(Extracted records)
──────────────────────────────

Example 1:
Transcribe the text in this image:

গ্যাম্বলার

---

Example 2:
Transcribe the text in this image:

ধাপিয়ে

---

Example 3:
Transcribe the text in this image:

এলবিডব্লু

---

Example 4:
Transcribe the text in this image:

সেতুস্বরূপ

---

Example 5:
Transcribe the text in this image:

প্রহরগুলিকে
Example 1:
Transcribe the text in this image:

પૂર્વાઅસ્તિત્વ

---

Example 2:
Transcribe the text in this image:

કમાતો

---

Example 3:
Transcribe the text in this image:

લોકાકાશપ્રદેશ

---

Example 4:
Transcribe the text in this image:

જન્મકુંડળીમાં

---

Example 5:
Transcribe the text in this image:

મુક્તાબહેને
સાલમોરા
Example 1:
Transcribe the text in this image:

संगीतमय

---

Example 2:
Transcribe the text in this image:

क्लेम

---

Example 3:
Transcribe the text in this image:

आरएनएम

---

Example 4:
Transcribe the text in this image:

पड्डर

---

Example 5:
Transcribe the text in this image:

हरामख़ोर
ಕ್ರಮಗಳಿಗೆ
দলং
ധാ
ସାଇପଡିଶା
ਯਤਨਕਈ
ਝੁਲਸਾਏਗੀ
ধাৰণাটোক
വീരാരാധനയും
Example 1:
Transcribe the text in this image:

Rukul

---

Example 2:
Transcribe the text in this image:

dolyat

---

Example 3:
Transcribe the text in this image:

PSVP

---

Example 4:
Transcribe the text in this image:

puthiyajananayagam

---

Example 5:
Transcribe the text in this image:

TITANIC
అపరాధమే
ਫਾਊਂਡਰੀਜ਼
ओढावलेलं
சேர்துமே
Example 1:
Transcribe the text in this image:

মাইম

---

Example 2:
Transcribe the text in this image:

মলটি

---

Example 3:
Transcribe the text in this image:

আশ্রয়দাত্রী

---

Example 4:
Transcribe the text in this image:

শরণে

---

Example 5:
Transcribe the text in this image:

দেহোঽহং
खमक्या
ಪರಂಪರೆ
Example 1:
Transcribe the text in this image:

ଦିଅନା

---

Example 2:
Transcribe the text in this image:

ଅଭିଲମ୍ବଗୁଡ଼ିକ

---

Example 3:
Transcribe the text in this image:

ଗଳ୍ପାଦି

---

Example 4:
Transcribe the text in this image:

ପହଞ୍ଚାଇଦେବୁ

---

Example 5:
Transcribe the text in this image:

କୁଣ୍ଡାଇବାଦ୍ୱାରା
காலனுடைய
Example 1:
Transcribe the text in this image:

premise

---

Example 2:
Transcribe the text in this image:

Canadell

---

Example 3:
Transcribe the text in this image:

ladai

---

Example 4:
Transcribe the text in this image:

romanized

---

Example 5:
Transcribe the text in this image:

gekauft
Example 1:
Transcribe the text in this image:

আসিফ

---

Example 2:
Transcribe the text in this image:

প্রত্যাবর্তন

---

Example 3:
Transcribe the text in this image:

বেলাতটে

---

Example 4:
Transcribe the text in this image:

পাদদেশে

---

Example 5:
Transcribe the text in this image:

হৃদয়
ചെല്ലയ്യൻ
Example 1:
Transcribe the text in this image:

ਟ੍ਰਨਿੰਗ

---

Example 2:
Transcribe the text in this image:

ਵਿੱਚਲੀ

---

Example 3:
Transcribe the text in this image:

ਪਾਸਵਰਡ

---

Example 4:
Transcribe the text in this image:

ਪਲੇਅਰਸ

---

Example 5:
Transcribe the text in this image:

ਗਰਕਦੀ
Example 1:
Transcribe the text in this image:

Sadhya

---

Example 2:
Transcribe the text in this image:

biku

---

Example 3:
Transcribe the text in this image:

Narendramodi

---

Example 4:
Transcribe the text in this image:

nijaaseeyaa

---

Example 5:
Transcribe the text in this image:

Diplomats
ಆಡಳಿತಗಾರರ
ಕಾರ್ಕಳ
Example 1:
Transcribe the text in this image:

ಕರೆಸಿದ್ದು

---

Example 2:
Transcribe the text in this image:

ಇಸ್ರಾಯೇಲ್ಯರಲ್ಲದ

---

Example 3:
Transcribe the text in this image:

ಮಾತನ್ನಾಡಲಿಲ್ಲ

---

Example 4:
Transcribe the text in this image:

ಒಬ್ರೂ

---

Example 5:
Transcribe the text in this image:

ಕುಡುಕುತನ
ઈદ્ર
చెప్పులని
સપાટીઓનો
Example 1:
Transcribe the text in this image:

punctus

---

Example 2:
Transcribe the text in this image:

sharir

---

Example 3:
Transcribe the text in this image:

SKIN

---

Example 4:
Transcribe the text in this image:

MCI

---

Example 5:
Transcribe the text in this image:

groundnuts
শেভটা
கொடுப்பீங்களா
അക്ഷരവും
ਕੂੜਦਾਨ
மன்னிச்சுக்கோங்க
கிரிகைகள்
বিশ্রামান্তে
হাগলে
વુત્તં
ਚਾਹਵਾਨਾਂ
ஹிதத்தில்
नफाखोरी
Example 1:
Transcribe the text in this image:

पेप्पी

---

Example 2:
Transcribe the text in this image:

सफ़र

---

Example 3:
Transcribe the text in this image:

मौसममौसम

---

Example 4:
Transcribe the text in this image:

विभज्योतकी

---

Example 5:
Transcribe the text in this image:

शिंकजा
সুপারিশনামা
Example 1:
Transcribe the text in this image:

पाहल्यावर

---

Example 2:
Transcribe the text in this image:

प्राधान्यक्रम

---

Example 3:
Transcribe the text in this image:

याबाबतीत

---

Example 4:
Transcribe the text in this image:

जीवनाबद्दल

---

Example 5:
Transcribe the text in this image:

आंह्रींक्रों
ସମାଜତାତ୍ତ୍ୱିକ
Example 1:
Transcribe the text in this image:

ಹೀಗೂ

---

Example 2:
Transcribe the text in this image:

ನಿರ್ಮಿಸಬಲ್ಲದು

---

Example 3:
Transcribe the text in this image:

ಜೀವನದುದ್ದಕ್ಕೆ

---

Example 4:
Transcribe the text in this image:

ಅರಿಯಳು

──────────────────────────────

What is required:
All records shown above are to be repeated exactly.

Answer space:
Example 1:
Transcribe the text in this image:

গ্যাম্বলার

---

Example 2:
Transcribe the text in this image:

ধাপিয়ে

---

Example 3:
Transcribe the text in this image:

এলবিডব্লু

---

Example 4:
Transcribe the text in this image:

সেতুস্বরূপ

---

Example 5:
Transcribe the text in this image:

প্রহরগুলিকে
Example 1:
Transcribe the text in this image:

પૂર્વાઅસ્તિત્વ

---

Example 2:
Transcribe the text in this image:

કમાતો

---

Example 3:
Transcribe the text in this image:

લોકાકાશપ્રદેશ

---

Example 4:
Transcribe the text in this image:

જન્મકુંડળીમાં

---

Example 5:
Transcribe the text in this image:

મુક્તાબહેને
સાલમોરા
Example 1:
Transcribe the text in this image:

संगीतमय

---

Example 2:
Transcribe the text in this image:

क्लेम

---

Example 3:
Transcribe the text in this image:

आरएनएम

---

Example 4:
Transcribe the text in this image:

पड्डर

---

Example 5:
Transcribe the text in this image:

हरामख़ोर
ಕ್ರಮಗಳಿಗೆ
দলং
ധാ
ସାଇପଡିଶା
ਯਤਨਕਈ
ਝੁਲਸਾਏਗੀ
ধাৰণাটোক
വീരാരാധനയും
Example 1:
Transcribe the text in this image:

Rukul

---

Example 2:
Transcribe the text in this image:

dolyat

---

Example 3:
Transcribe the text in this image:

PSVP

---

Example 4:
Transcribe the text in this image:

puthiyajananayagam

---

Example 5:
Transcribe the text in this image:

TITANIC
అపరాధమే
ਫਾਊਂਡਰੀਜ਼
ओढावलेलं
சேர்துமே
Example 1:
Transcribe the text in this image:

মাইম

---

Example 2:
Transcribe the text in this image:

মলটি

---

Example 3:
Transcribe the text in this image:

আশ্রয়দাত্রী

---

Example 4:
Transcribe the text in this image:

শরণে

---

Example 5:
Transcribe the text in this image:

দেহোঽহং
खमक्या
ಪರಂಪರೆ
Example 1:
Transcribe the text in this image:

ଦିଅନା

---

Example 2:
Transcribe the text in this image:

ଅଭିଲମ୍ବଗୁଡ଼ିକ

---

Example 3:
Transcribe the text in this image:

ଗଳ୍ପାଦି

---

Example 4:
Transcribe the text in this image:

ପହଞ୍ଚାଇଦେବୁ

---

Example 5:
Transcribe the text in this image:

କୁଣ୍ଡାଇବାଦ୍ୱାରା
காலனுடைய
Example 1:
Transcribe the text in this image:

premise

---

Example 2:
Transcribe the text in this image:

Canadell

---

Example 3:
Transcribe the text in this image:

ladai

---

Example 4:
Transcribe the text in this image:

romanized

---

Example 5:
Transcribe the text in this image:

gekauft
Example 1:
Transcribe the text in this image:

আসিফ

---

Example 2:
Transcribe the text in this image:

প্রত্যাবর্তন

---

Example 3:
Transcribe the text in this image:

বেলাতটে

---

Example 4:
Transcribe the text in this image:

পাদদেশে

---

Example 5:
Transcribe the text in this image:

হৃদয়
ചെല്ലയ്യൻ
Example 1:
Transcribe the text in this image:

ਟ੍ਰਨਿੰਗ

---

Example 2:
Transcribe the text in this image:

ਵਿੱਚਲੀ

---

Example 3:
Transcribe the text in this image:

ਪਾਸਵਰਡ

---

Example 4:
Transcribe the text in this image:

ਪਲੇਅਰਸ

---

Example 5:
Transcribe the text in this image:

ਗਰਕਦੀ
Example 1:
Transcribe the text in this image:

Sadhya

---

Example 2:
Transcribe the text in this image:

biku

---

Example 3:
Transcribe the text in this image:

Narendramodi

---

Example 4:
Transcribe the text in this image:

nijaaseeyaa

---

Example 5:
Transcribe the text in this image:

Diplomats
ಆಡಳಿತಗಾರರ
ಕಾರ್ಕಳ
Example 1:
Transcribe the text in this image:

ಕರೆಸಿದ್ದು

---

Example 2:
Transcribe the text in this image:

ಇಸ್ರಾಯೇಲ್ಯರಲ್ಲದ

---

Example 3:
Transcribe the text in this image:

ಮಾತನ್ನಾಡಲಿಲ್ಲ

---

Example 4:
Transcribe the text in this image:

ಒಬ್ರೂ

---

Example 5:
Transcribe the text in this image:

ಕುಡುಕುತನ
ઈદ્ર
చెప్పులని
સપાટીઓનો
Example 1:
Transcribe the text in this image:

punctus

---

Example 2:
Transcribe the text in this image:

sharir

---

Example 3:
Transcribe the text in this image:

SKIN

---

Example 4:
Transcribe the text in this image:

MCI

---

Example 5:
Transcribe the text in this image:

groundnuts
শেভটা
கொடுப்பீங்களா
അക്ഷരവും
ਕੂੜਦਾਨ
மன்னிச்சுக்கோங்க
கிரிகைகள்
বিশ্রামান্তে
হাগলে
વુત્તં
ਚਾਹਵਾਨਾਂ
ஹிதத்தில்
नफाखोरी
Example 1:
Transcribe the text in this image:

पेप्पी

---

Example 2:
Transcribe the text in this image:

सफ़र

---

Example 3:
Transcribe the text in this image:

मौसममौसम

---

Example 4:
Transcribe the text in this image:

विभज्योतकी

---

Example 5:
Transcribe the text in this image:

शिंकजा
সুপারিশনামা
Example 1:
Transcribe the text in this image:

पाहल्यावर

---

Example 2:
Transcribe the text in this image:

प्राधान्यक्रम

---

Example 3:
Transcribe the text in this image:

याबाबतीत

---

Example 4:
Transcribe the text in this image:

जीवनाबद्दल

---

Example 5:
Transcribe the text in this image:

आंह्रींक्रों
ସମାଜତାତ୍ତ୍ୱିକ
Example 1:
Transcribe the text in this image:

ಹೀಗೂ

---

Example 2:
Transcribe the text in this image:

ನಿರ್ಮಿಸಬಲ್ಲದು

---

Example 3:
Transcribe the text in this image:

ಜೀವನದುದ್ದಕ್ಕೆ

---

Example 4:
Transcribe the text in this image:

ಅರಿಯಳು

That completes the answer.